Well, I accidentally missed it by a couple of posts, but..... The Awesome Davey P 6000th Post Giveaway is here! :yahoo:

As it's a bit of a milestone, I thought it's time to offer up something half decent, so the prize for this one is this very nice Fossil Speedway chronograph, which was kindly donated to me by Bruce a while ago:










It's in nice clean overall condition, with just the usual feint desk-diver marks on the case and bracelet from normal wear. Bruce had fitted a new crystal prior to sending it, so that is pristine. I've worn it a handful of times, and it looks great on the wrist. The movement is quartz (obviously!). It all works as it should, and keeps perfect time, as you'd expect.

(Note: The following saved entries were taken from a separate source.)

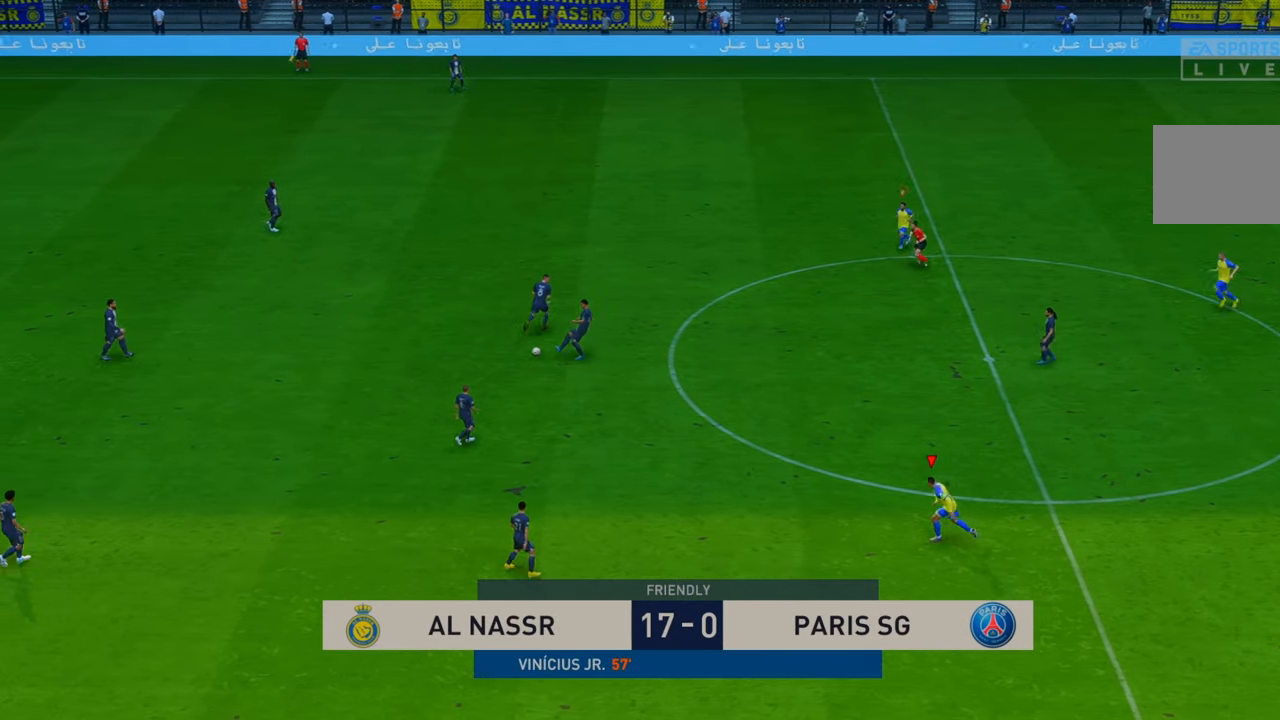
{"dt_ms": 500, "buttons": ["R2"], "left_stick": "up-left", "right_stick": "center", "events": [[450, "left_stick", "up-left"]]}
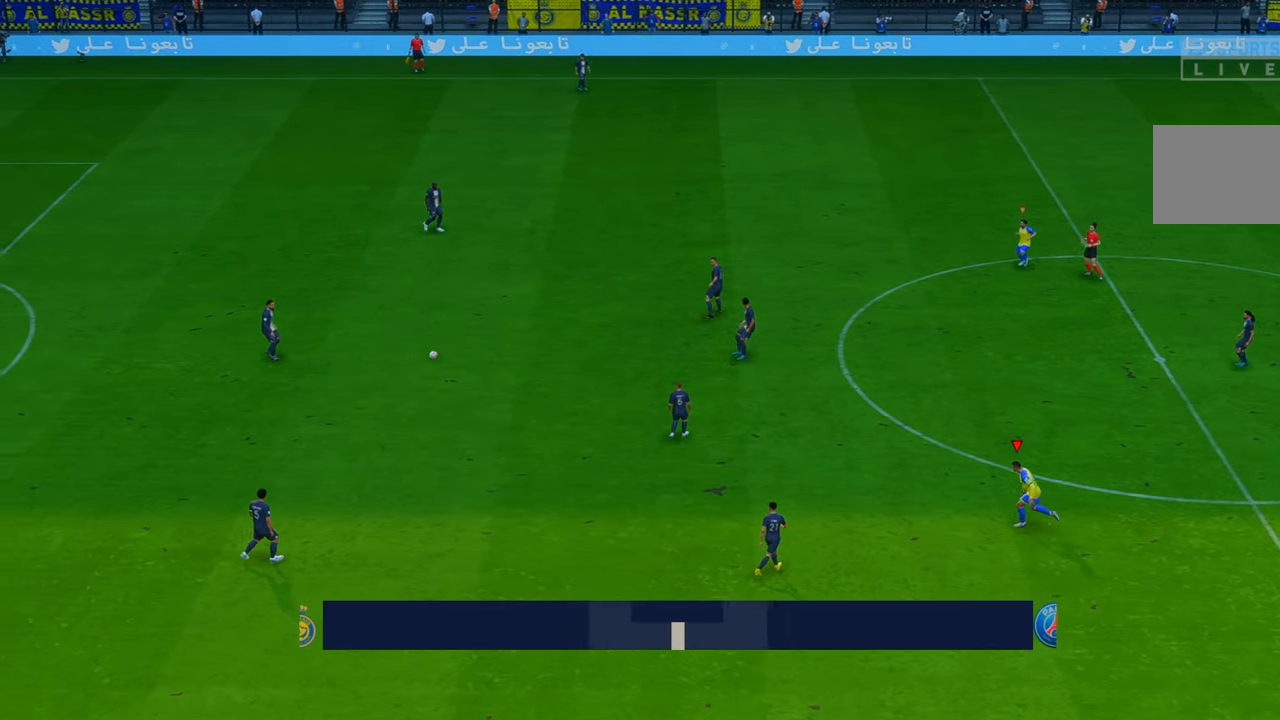
{"dt_ms": 500, "buttons": ["R2"], "left_stick": "up-left", "right_stick": "center", "events": [[200, "left_stick", "up"], [317, "left_stick", "up-left"]]}
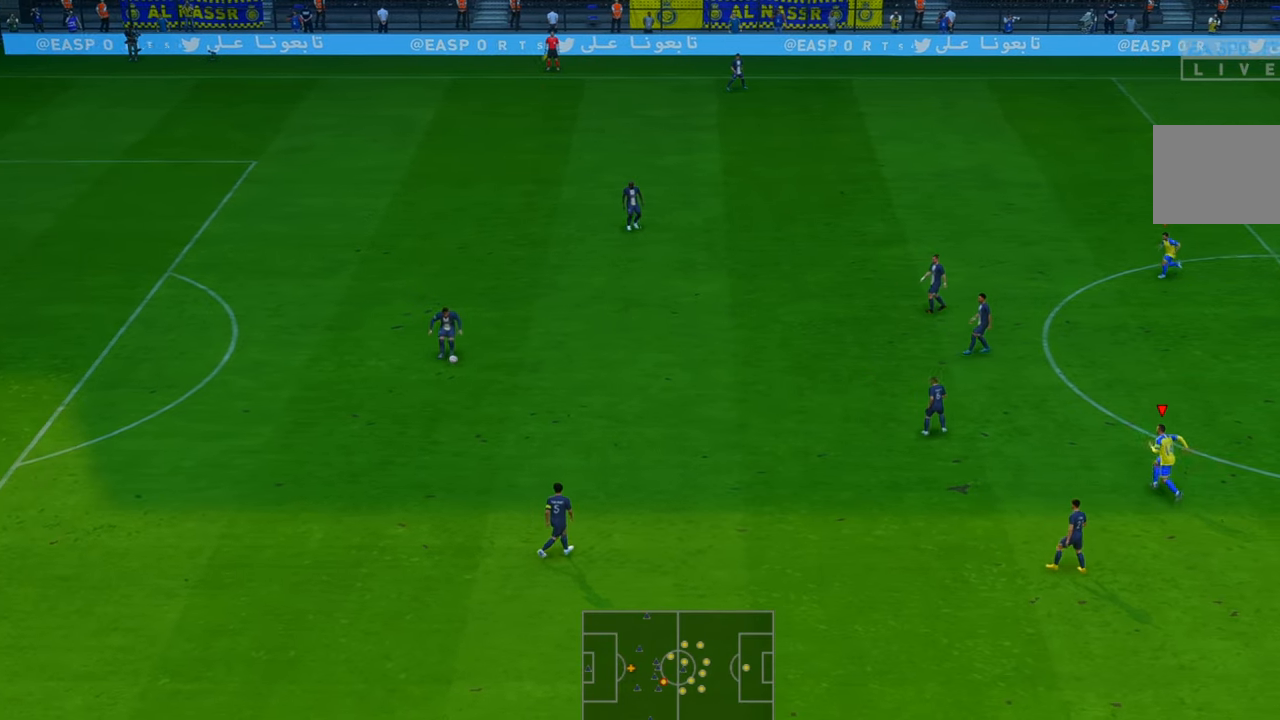
{"dt_ms": 500, "buttons": ["R2"], "left_stick": "left", "right_stick": "center", "events": [[483, "left_stick", "left"]]}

Size is approx 40mm excluding crown, and the bracelet is sized to 7.5" with a couple of adjustment holes left on the clasp, adding another 5mm approx. I can't remember if there are any spare links, but I'll have a look and if I find some I'll add a comment on here. I'll include one of my Fossil tins as well, so if the winner doesn't like it I guess you could flog it fairly easily on ebay for around 40-ish quid 

Here's a close-up of the dial, showing the unmarked crystal:










*Terms and conditions of the prize draw:*

All you have to do to enter "The Awesome Davey P 6000th Post Giveaway" is add a comment on here, describing in great detail what a smashing bloke I am. This won't influence the outcome of the draw, which will be the usual "random name picked out the hat" (nothing too sophisticated around here... :tongue: ), but it will give me a good laugh anyway. Any insults or negative comments will still be included in the prize draw, but I reserve the right to put your name on a much smaller strip of paper than those members who take the wise decision to shower me with compliments... Judges decision is final, obviously, and the organiser may add extra terms and conditions at any time if required :laugh:

I will let this run for a week, which gives everyone plenty of time to think about all the nice things they can say about me 

Good luck guys :rltrlt:


----------



## deano1956 (Jan 27, 2016)

ok here goes,

You are a wonderfully, giving,
person inside and out;
A thoughtful, treasured,
friend without a doubt.

And I just wanted to say thank you, when I win
from my sick bed.

that should get me a big piece of paper with my name on :laugh: :laugh:

deano


----------



## Davey P (Sep 9, 2010)

deano1956 said:


> ok here goes,
> 
> You are a wonderfully, giving,
> person inside and out;
> ...


 Now that's a man who knows how to go straight to the top of the leader board :thumbsup:


----------



## SBryantgb (Jul 2, 2015)

"Yes, I think the nominee is unfit to serve as president," Obama said at the White House. "I said so last week [at the Democratic national convention], and he keeps on proving it. The fact that he doesn't appear to have basic knowledge around critical issues in Europe, in the Middle East, in Asia means that he's woefully unprepared to do this job."


----------



## Biker (Mar 9, 2013)

What a smashing bloke you are, What a smashing bloke you are, What a smashing bloke you are, What a smashing bloke you are, What a smashing bloke you are, What a smashing bloke you are, What a smashing bloke you are, What a smashing bloke you are, What a smashing bloke you are, What a smashing bloke you are, What a smashing bloke you are, What a smashing bloke you are, What a smashing bloke you are, What a smashing bloke you are, What a smashing bloke you are, What a smashing bloke you are, What a smashing bloke you are, What a smashing bloke you are, What a smashing bloke you are, What a smashing bloke you are, What a smashing bloke you are, What a smashing bloke you are, What a smashing bloke you are, What a smashing bloke you are, What a smashing bloke you are, What a smashing bloke you are, What a smashing bloke you are, What a smashing bloke you are, What a smashing bloke you are,...

Good enough??


----------



## Roy (Feb 23, 2003)

Worst competition ever! :laugh:


----------



## relaxer7 (Feb 18, 2016)

In the words of Yosser Hughes (well almost)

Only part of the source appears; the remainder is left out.